One leader of the senior generation was more than willing to go on record against McCain. Elmer M. Savilla, Quechan, has a long memory of McCain, going back to the late 1980s, when he believes the SCIA injudiciously pursued Navajo leader Peter MacDonald. He is also convinced that McCain could have gone beyond the “one good shot” he gave to settling the litigation over the Individual Indian Money trust, in the case of Cobell v. Kempthorne.
“John McCain at one time claimed that he was a friend of Indians,” Savilla said. “He hasn’t done anything substantial except hold an occasional hearing and talk like a friend.
“I’m telling everybody out there that he’s not the guy. He’s not the man for Indian country.”
After a pause, Savilla added, “The hell of it is, neither is the other one” – meaning Obama.
He considers both candidates prone to exaggerated promises and shifting opinions, at least until the election is over. But at least in the long run, the court’s still out for him on Obama. For McCain, as far as he’s concerned, the verdict is in.
McCain’s campaign did not respond to requests for comment or an interview with the candidate.

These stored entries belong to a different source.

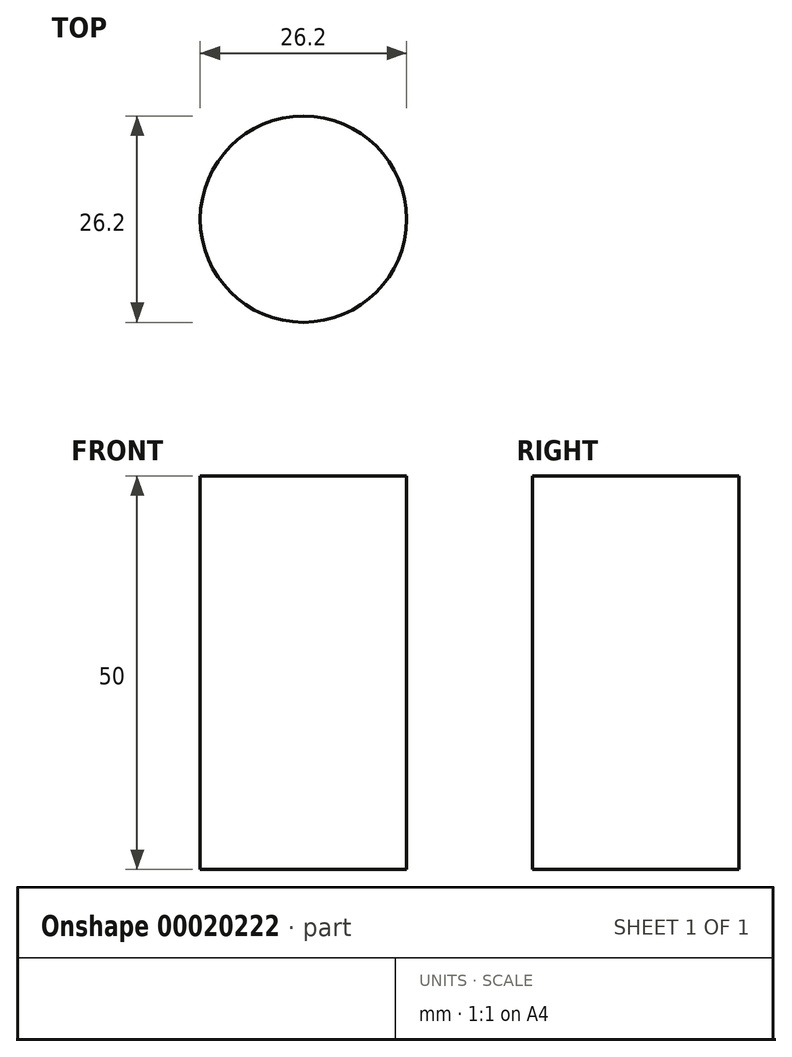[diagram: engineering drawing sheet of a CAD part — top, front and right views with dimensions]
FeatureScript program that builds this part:
annotation { "Feature Type Name" : "Feature", "Feature Type Description" : "" }
export const myFeature = defineFeature(function(context is Context, id is Id, definition is map)
    precondition{}
    {
        {
            var Q0;
            Q0=qCreatedBy(makeId("Top.planeOp"),FACE);
            var sketch = newSketch(context, id + "F0", { "sketchPlane" : qUnion([Q0])});
            skCircle(sketch, "E0", {"center": v(0, 0) * mm, "radius": 13.1 * mm});
            skSolve(sketch);
        }
        {
            var Q0;
            Q0=makeQuery(id+"F0.imprint","IMPRINT",FACE,{"disambiguationData":[TD([[makeQuery(id+"F0.imprint","IMPRINT",EDGE,{"derivedFrom":sQuery(id+"F0.wireOp",EDGE,"E0")}),1.0]])]});
            var Q1;
            Q1=sQuery(id+"F0.wireOp",EDGE,"E0");
            extrude(context, id + "F1", {"entities" : qUnion([Q0]), "surfaceEntities" : qUnion([Q1]), "depth" : 50 * mm});
        }
    });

But Campbell, still one of the most respected figures in Indian country, continues to speak up for his former colleague in the Senate. Press accounts from the Indian-populous state of Wisconsin report that he made a pitch for McCain to a gathering of tribal leaders there, praising two decades of accomplishment for tribes. The Northern Cheyenne statesman repeated his theme of recent years that the Indian vote will be critical in key so-called “battleground” states.